## Aufgabenstellung
a: Extrahiere aus dem Interview mit Katherina Ushachov wörtlich den Abschnitt von „katherina ushachov2020Katherina Ushachov: Motis“ bis „Menschen geschaffene Maschine.“.
b: Setze das Interview mit Katherina Ushachov bitte im Anschluss an seinen letzten Satz fort.

Katherina Ushachov (04.06.2020)

Interview mit Katherina Ushachov

Literatopia: Hallo, Katherina! Vergangenen Sommer ist Deine SF-Novelle „Stahllilie und der mechanische Löwe“ erschienen. Was erwartet die Leser auf dem Planeten Motis? Und was hat es mit dem mechanischen Löwen auf sich?

katherina ushachov2020Katherina Ushachov: Motis ist ein Eisplanet mit einem aktiven Vulkanismus – die Leser*innen erwartet also Handlung, die überwiegend in Vulkanschächten abläuft, da alles außerhalb sehr lebensfeindlich ist und nur betreten wird, wenn es sein muss. Alles läuft indoor ab, sowohl die Forschung als auch die Freizeitaktivitäten. Der Löwe ist – so viel darf ich verraten, ohne zu spoilern – eine von einem genialen Menschen geschaffene Maschine.

Literatopia: Der Name Stahllilie klingt nach einer Mischung aus Härte und Zartheit. Ließe sich Deine Protagonistin so charakterisieren? Was zeichnet ihre Persönlichkeit aus?

Gesammelte Daten
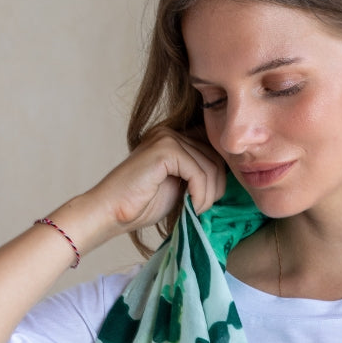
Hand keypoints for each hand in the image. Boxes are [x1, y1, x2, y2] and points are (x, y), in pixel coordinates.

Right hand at [80, 125, 226, 246]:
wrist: (111, 211)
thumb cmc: (142, 204)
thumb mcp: (180, 185)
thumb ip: (198, 174)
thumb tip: (230, 176)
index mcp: (175, 137)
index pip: (213, 149)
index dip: (220, 175)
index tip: (211, 199)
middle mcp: (171, 131)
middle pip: (216, 157)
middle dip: (217, 187)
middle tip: (203, 208)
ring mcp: (167, 137)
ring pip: (210, 166)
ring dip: (208, 195)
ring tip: (196, 210)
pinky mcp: (164, 149)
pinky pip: (199, 172)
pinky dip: (201, 194)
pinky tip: (192, 206)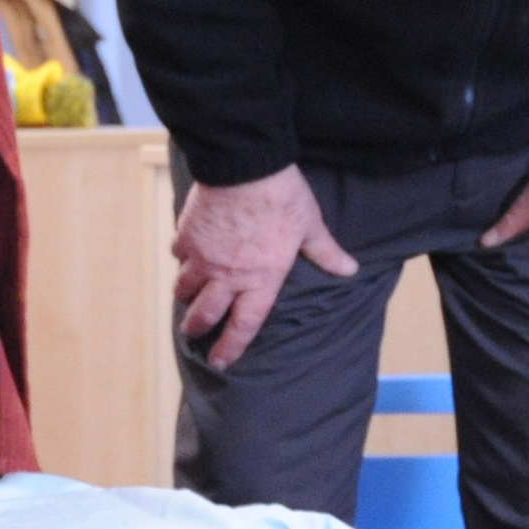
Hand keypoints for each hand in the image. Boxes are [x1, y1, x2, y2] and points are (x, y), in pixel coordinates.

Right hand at [173, 167, 357, 372]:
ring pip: (185, 288)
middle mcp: (228, 276)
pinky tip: (185, 254)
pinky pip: (179, 255)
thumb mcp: (309, 226)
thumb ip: (326, 253)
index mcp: (261, 279)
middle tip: (192, 333)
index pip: (243, 326)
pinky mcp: (187, 236)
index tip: (220, 361)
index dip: (230, 347)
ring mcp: (203, 257)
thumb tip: (350, 269)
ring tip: (187, 296)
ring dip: (185, 296)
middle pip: (204, 314)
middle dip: (196, 328)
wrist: (244, 167)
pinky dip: (181, 259)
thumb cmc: (281, 197)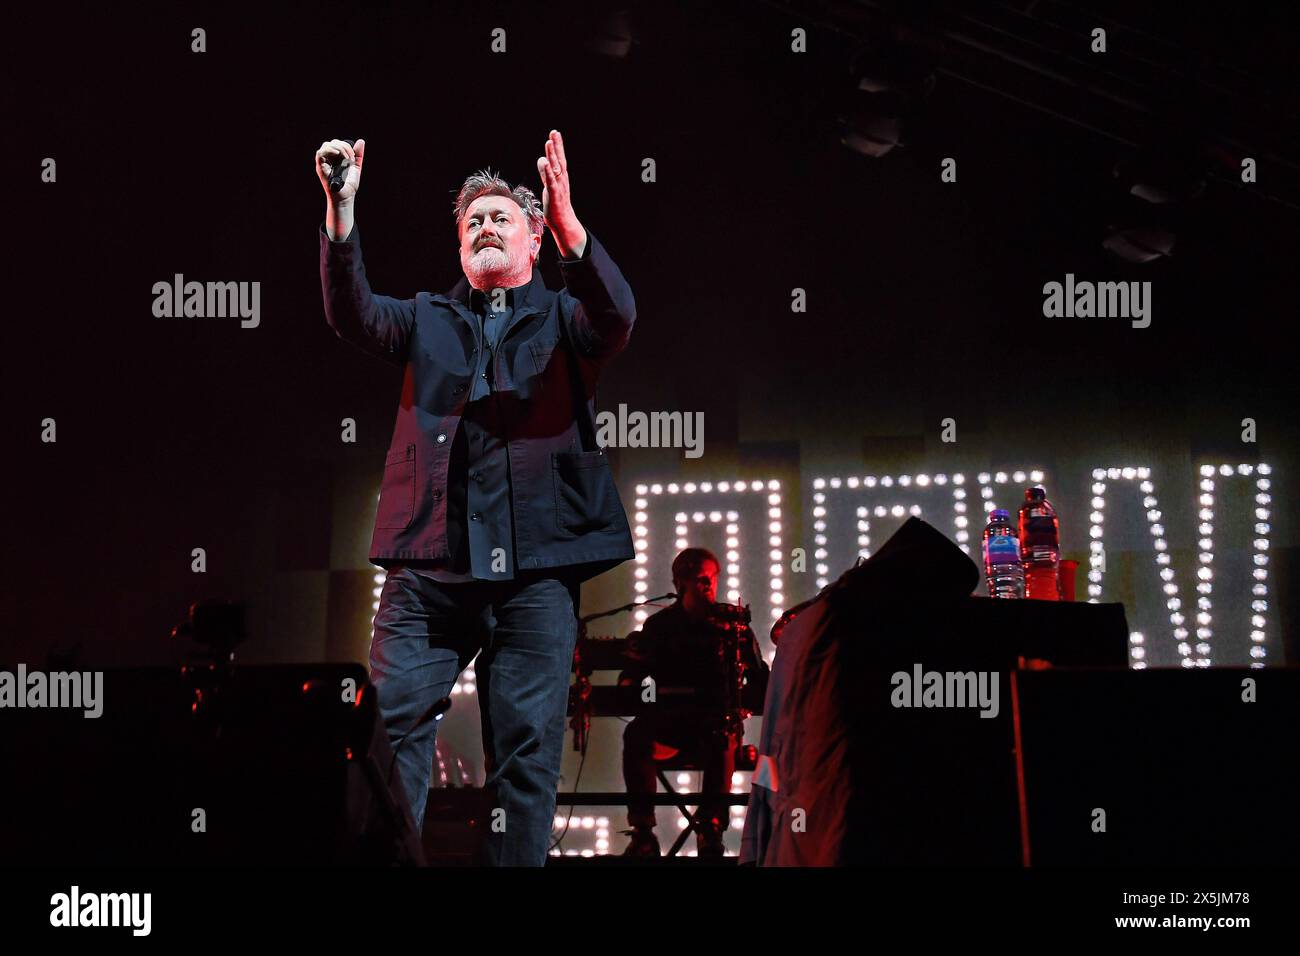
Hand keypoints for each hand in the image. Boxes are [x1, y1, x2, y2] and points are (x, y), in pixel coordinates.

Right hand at [315, 138, 365, 202]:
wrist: (346, 196)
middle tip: (351, 158)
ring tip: (346, 158)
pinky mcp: (320, 167)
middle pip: (332, 142)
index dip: (346, 145)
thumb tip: (361, 141)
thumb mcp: (356, 167)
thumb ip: (358, 155)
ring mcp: (324, 163)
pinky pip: (320, 153)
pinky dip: (328, 150)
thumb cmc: (349, 185)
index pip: (337, 143)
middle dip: (344, 146)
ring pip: (326, 145)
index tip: (353, 157)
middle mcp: (328, 159)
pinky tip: (337, 153)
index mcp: (335, 158)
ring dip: (338, 148)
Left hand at [536, 129, 586, 257]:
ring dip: (552, 155)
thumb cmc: (556, 205)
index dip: (557, 146)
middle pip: (559, 160)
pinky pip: (550, 181)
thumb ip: (545, 173)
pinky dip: (547, 171)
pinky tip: (544, 162)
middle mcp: (561, 180)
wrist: (563, 222)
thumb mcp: (549, 186)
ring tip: (549, 142)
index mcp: (561, 177)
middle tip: (554, 132)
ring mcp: (558, 186)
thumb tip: (542, 160)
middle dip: (557, 146)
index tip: (555, 134)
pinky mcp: (554, 194)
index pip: (559, 159)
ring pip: (556, 168)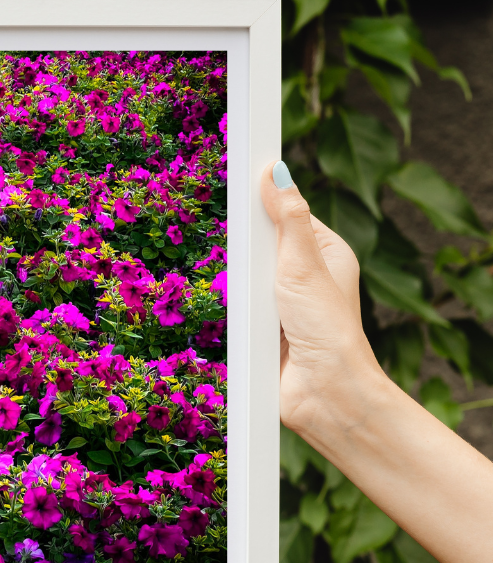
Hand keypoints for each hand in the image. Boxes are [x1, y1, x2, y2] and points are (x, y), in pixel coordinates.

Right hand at [259, 161, 384, 433]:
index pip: (287, 212)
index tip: (242, 176)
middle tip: (249, 253)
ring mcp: (283, 300)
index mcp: (327, 252)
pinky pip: (237, 302)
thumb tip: (277, 171)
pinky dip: (235, 305)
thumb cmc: (327, 328)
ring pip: (245, 272)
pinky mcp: (263, 324)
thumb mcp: (304, 263)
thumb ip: (288, 216)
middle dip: (248, 247)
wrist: (321, 390)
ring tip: (249, 291)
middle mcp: (306, 274)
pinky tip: (238, 309)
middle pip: (261, 242)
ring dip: (240, 280)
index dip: (265, 200)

## Antworten
a:
katherina ushachov2020Katherina Ushachov: Motis ist ein Eisplanet mit einem aktiven Vulkanismus – die Leser*innen erwartet also Handlung, die überwiegend in Vulkanschächten abläuft, da alles außerhalb sehr lebensfeindlich ist und nur betreten wird, wenn es sein muss. Alles läuft indoor ab, sowohl die Forschung als auch die Freizeitaktivitäten. Der Löwe ist – so viel darf ich verraten, ohne zu spoilern – eine von einem genialen Menschen geschaffene Maschine.

b:
Katherina Ushachov: Sie ist eigentlich eine stille Sportlerin, die sich ihrer Karriere widmet und sich nicht allzu sehr einmischen will. Das Harte und Zarte zeigt sich besonders gut in der Situation, in der Elon sie um Hilfe bittet – sie ist bereit, ihn für falsch gewählte Worte (während eines Kampfes hatte eine gegnerische Person einen tödlichen Unfall) nackt durch die Gladiator*innenschule zu jagen, aber sobald sie erfährt, dass es um ihre Schwester geht, verhält sie sich ganz anders.

Literatopia: Deine Romane „Zarin Saltan“ und „Der tote Prinz“ gehören zur Romanreihe der Märchenspinnerei. Wie bist Du zu der Autorinnengruppe gestoßen? Und wer gehört noch dazu?

Katherina Ushachov: Ich bin eine Person, die in alle Organisationen und Vereinigungen eher „reinrutscht“ – eigentlich haben wir im „Tintenzirkel“ (das ist ein von Maja Ilisch gegründetes Forum für Autor*innen) einfach nur darüber geredet, dass uns das Klischee stört, im Selfpublishing könne keine Qualität entstehen und dann darüber geredet haben, dass man doch auch im Selfpublishing sich mal richtig gegenseitig upliften könnte, enger verzahnt, als dies bei eher losen, reinen „Wir werben auf Facebook für unsere Bücher, die aber sonst nicht viel miteinander zu tun haben“-Gemeinschaften der Fall ist. Und obwohl ich zu dem Zeitpunkt (2016) für mich Selfpublishing eigentlich ausgeschlossen hatte, war ich schon länger eine begeisterte Leserin und habe eigentlich fast nichts mehr aus den klassischen Publikumsverlagen gekauft. Seit ungefähr 2013 schon. Da fiel das Ganze auf fruchtbaren Boden und ehe ich mich versah, war ich mittendrin beim Gründen der Märchenspinnerei.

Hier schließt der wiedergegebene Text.